Required action: Write every line of text in the material below as a JSON list of strings, one string per line, with blank lines skipped. Leave the pictures out of the answer.

Source material:
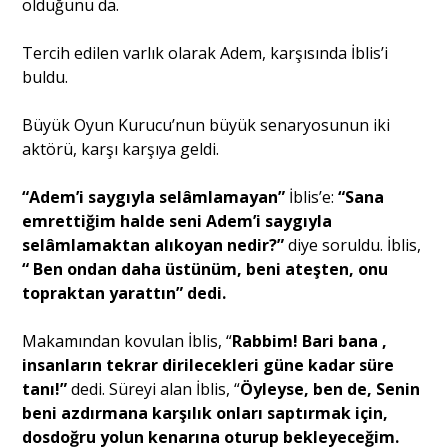
olduğunu da.
Tercih edilen varlık olarak Adem, karşısında İblis’i
Portre
buldu.
Yazarlar
Büyük Oyun Kurucu’nun büyük senaryosunun iki
aktörü, karşı karşıya geldi.
“Adem’i saygıyla selâmlamayan”
İblis’e:
“Sana
emrettiğim halde seni Adem’i saygıyla
Eğitim
selâmlamaktan alıkoyan nedir?”
diye soruldu. İblis,
“ Ben ondan daha üstünüm, beni ateşten, onu
Dosya Haber
topraktan yarattın” dedi.
Ankara Analiz
Makamından kovulan İblis, “
Rabbim! Bari bana ,
insanların tekrar dirilecekleri güne kadar süre
Sağlık
tanı!”
dedi. Süreyi alan İblis, “
Öyleyse, ben de, Senin
beni azdırmana karşılık onları saptırmak için,
dosdoğru yolun kenarına oturup bekleyeceğim.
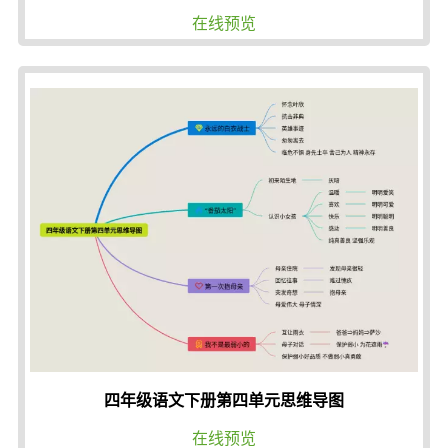
在线预览
四年级语文下册第四单元思维导图
在线预览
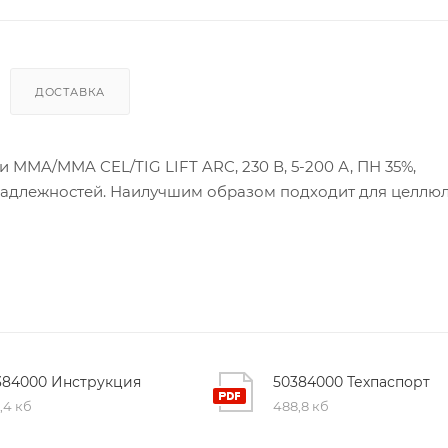
ДОСТАВКА
MMA/MMA CEL/TIG LIFT ARC, 230 В, 5-200 А, ПН 35%,
надлежностей. Наилучшим образом подходит для целлю
384000 Инструкция
50384000 Техпаспорт
,4 кб
488,8 кб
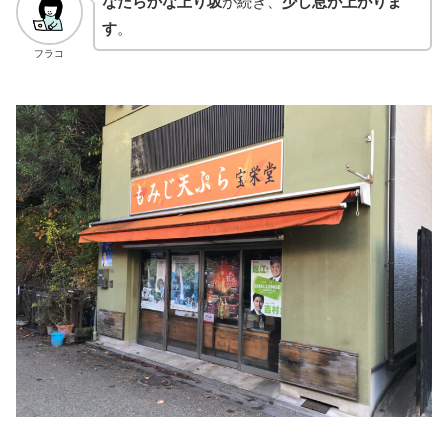
なだらかな上り坂
が続き、
少し息が上がりま
す
。
フラコ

Written answer:
[
  "olduğunu da.",
  "Tercih edilen varlık olarak Adem, karşısında İblis’i",
  "Portre",
  "buldu.",
  "Yazarlar",
  "Büyük Oyun Kurucu’nun büyük senaryosunun iki",
  "aktörü, karşı karşıya geldi.",
  "“Adem’i saygıyla selâmlamayan”",
  "İblis’e:",
  "“Sana",
  "emrettiğim halde seni Adem’i saygıyla",
  "Eğitim",
  "selâmlamaktan alıkoyan nedir?”",
  "diye soruldu. İblis,",
  "“ Ben ondan daha üstünüm, beni ateşten, onu",
  "Dosya Haber",
  "topraktan yarattın” dedi.",
  "Ankara Analiz",
  "Makamından kovulan İblis, “",
  "Rabbim! Bari bana ,",
  "insanların tekrar dirilecekleri güne kadar süre",
  "Sağlık",
  "tanı!”",
  "dedi. Süreyi alan İblis, “",
  "Öyleyse, ben de, Senin",
  "beni azdırmana karşılık onları saptırmak için,",
  "dosdoğru yolun kenarına oturup bekleyeceğim.",
  "在线预览",
  "四年级语文下册第四单元思维导图",
  "在线预览",
  "ДОСТАВКА",
  "MMA/MMA CEL/TIG LIFT ARC, 230 В, 5-200 А, ПН 35%,",
  "надлежностей. Наилучшим образом подходит для целлю",
  "384000 Инструкция",
  "50384000 Техпаспорт",
  ",4 кб",
  "488,8 кб",
  "なだらかな上り坂",
  "が続き、",
  "少し息が上がりま",
  "す",
  "。",
  "フラコ"
]